What are altmetrics?

Les Altmetrics, or alternative metrics, provide indicators to measure the impact of research. These indicators are not "traditional" metrics (number of citations, impact factor ...). Altmetrics focus on article level (or chapter of a book, or proceeding) and are based on the social web, and more specifically on the reactions of web users, that is how a particular document has been received in the net, how many times has it been downloaded, has it been released on Twitter or Facebook, has it been exported to Mendeley, has it been shared on Reddit, has it been cited in Wikipedia?
This new way of measuring the influence of scientific production involving web tools has achieved a good acceptance, and there's an increasing number of magazines, databases, catalogs and repositories that include this information in their documents.

Altmetrics in DDD

The Altmetrics counter in the DDD is provided by the Altmetric company, which gathers and summarizes various data in a single indicator called Almetric Attention Score. The counter only works with documents that have a DOI or PubMed ID. It begins to work almost immediately when the system detects and interaction with the document (for example, if the document has been quoted on Twitter).
You will see the account number in the record of each document next to citation counters received in Scopus and Web of Science:
By clicking on See more details you will go to the Altmetric website and you will be able to explore the data in more detail. There you can also see what is known as the "doughnut" of Almetrics, a graphic representation of the metrics designed to ease their understanding.
DDD Altmetrics exemple
(This image are the Altmetrics data for the DDD record: Taxing Capital? Not a Bad Idea After All! desposited at DDD)

Why Altmetrics? 

Shows impact in real time: : with Altmetrics it's possible to know the influence of the research from its publication date. This is very interesting in disciplines and geographic areas that usually are not included in databases such as Web of Science (WOS) or Scopys, or where the behavior of citations is slow and cites take months or years to appear, as it is the case with Social Sciences or Humanities.

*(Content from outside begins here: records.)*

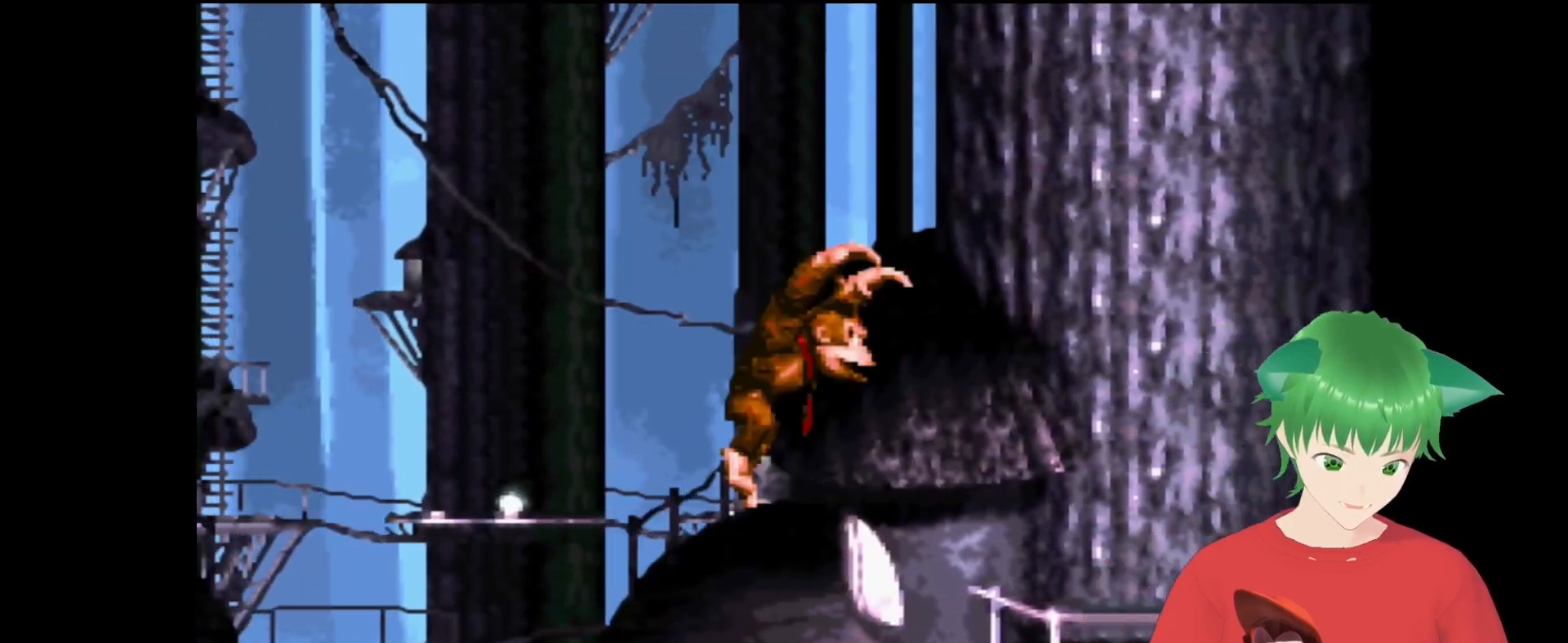
{"buttons": ["Y", "DPAD_UP", "DPAD_RIGHT"], "events": [[367, "B", "up"]]}
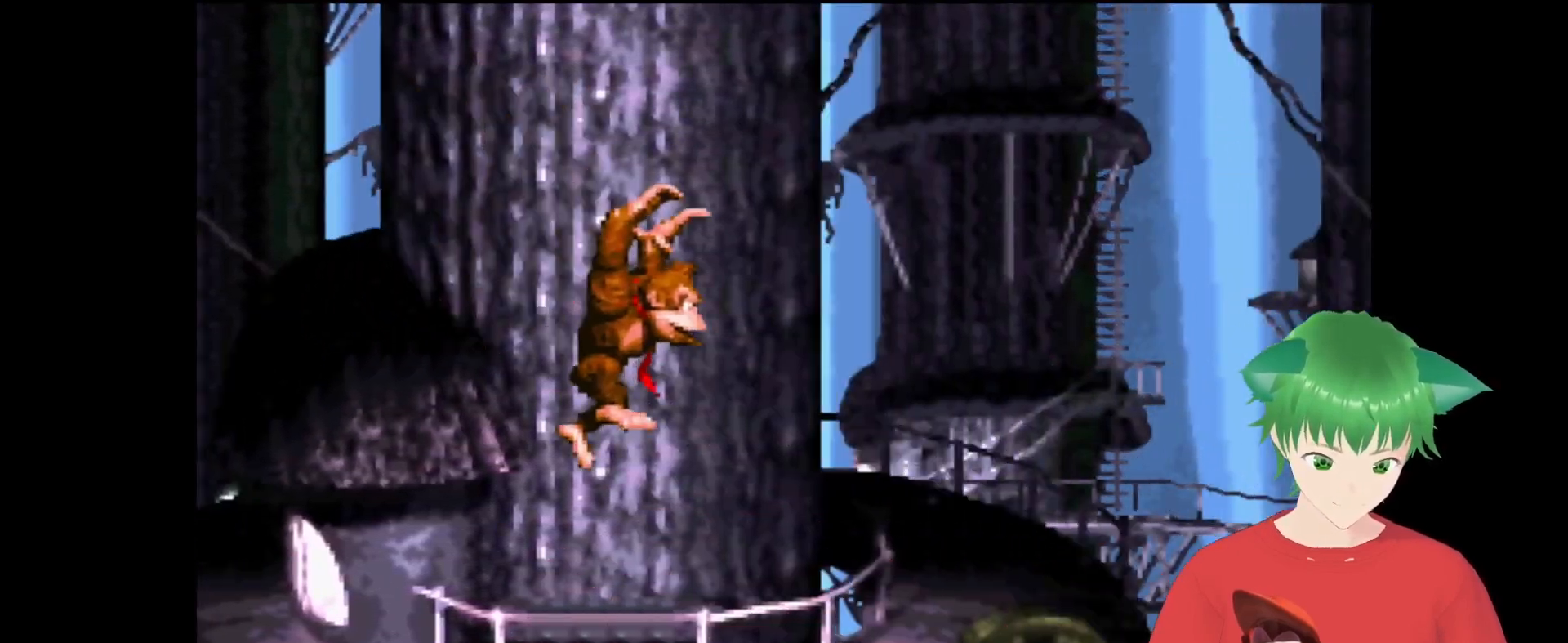
{"buttons": ["B", "Y", "DPAD_RIGHT"], "events": [[100, "DPAD_RIGHT", "up"], [100, "DPAD_UP", "up"], [167, "B", "down"], [467, "DPAD_RIGHT", "down"]]}
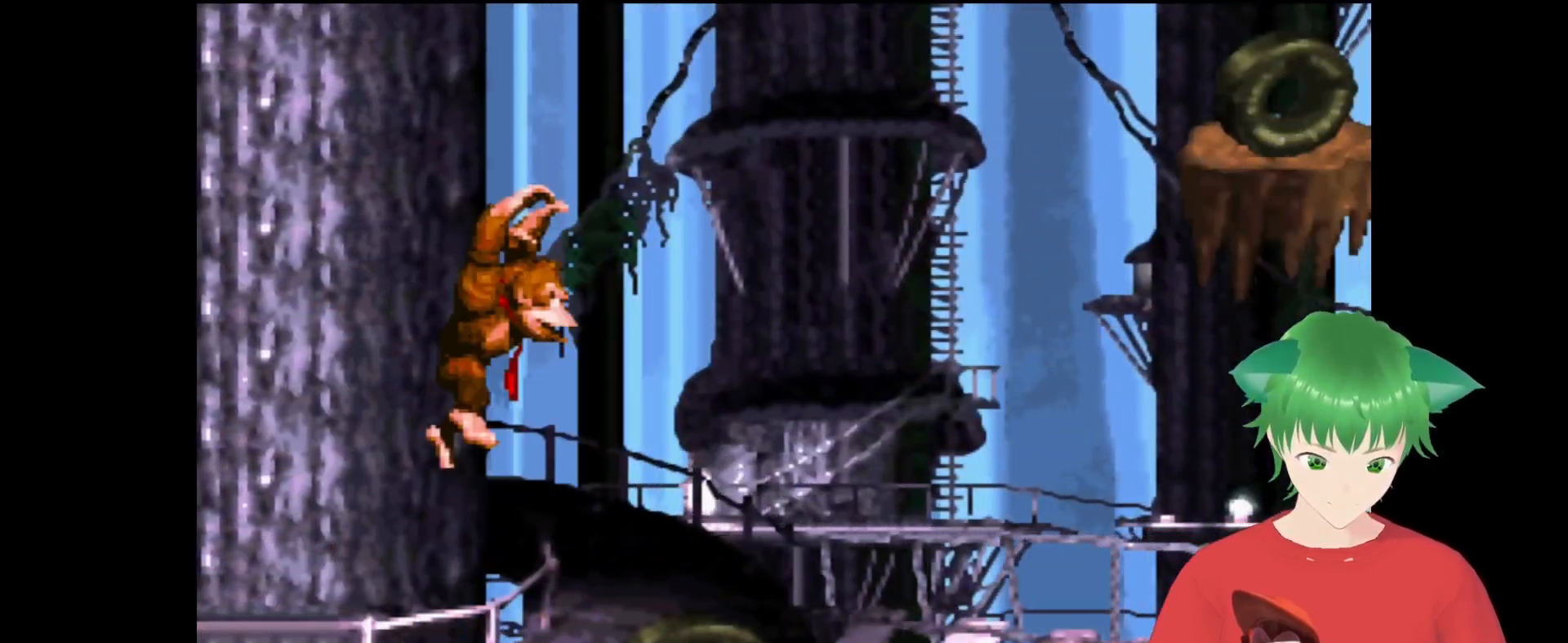
{"buttons": ["B", "Y", "DPAD_UP", "DPAD_RIGHT"], "events": [[33, "B", "up"], [100, "DPAD_RIGHT", "up"], [267, "DPAD_RIGHT", "down"], [433, "B", "down"], [500, "DPAD_UP", "down"]]}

Gives a broader view than metrics based on citations: Almetrics can complement citations and obtain a fuller image of the impact of a document.

Can be applied to non-traditional formats other than books and magazine articles: researchers are increasingly inclined to share data, software, presentations and other academic results online. This means that we can track the use of these formats on the web as easily as we can track the use of other formats such as books and articles.

Metrics at article level: measure the impact of the article or research outcome and not just the impact of the magazine where the article is included.
This metric also has drawbacks. The main one, at present, is that it is not standardized, which makes it difficult to use it in scientific evaluation. it does not harvest blogs, Twitteer or other networks exhaustively and has a marked Anglo-Saxon accent.
If you want to know more about Altmetrics, you can see the guide prepared by the Library of the University of Sevilla.

You can see the use and download statistics of individual documents from their record, by clicking on the "Usage statistics" tab in the upper menu.

As use of a DDD record we understand access to the record, or full text downloading when this is not done from the full record page.

As download we understand access to the file that contains the complete text of a document or, when the document is not a text one, the viewing of any other type of file (photographs, posters ...), this download can be done through the full record page or straight from a search engine. For records that contain more than one file, downloadings are considered together.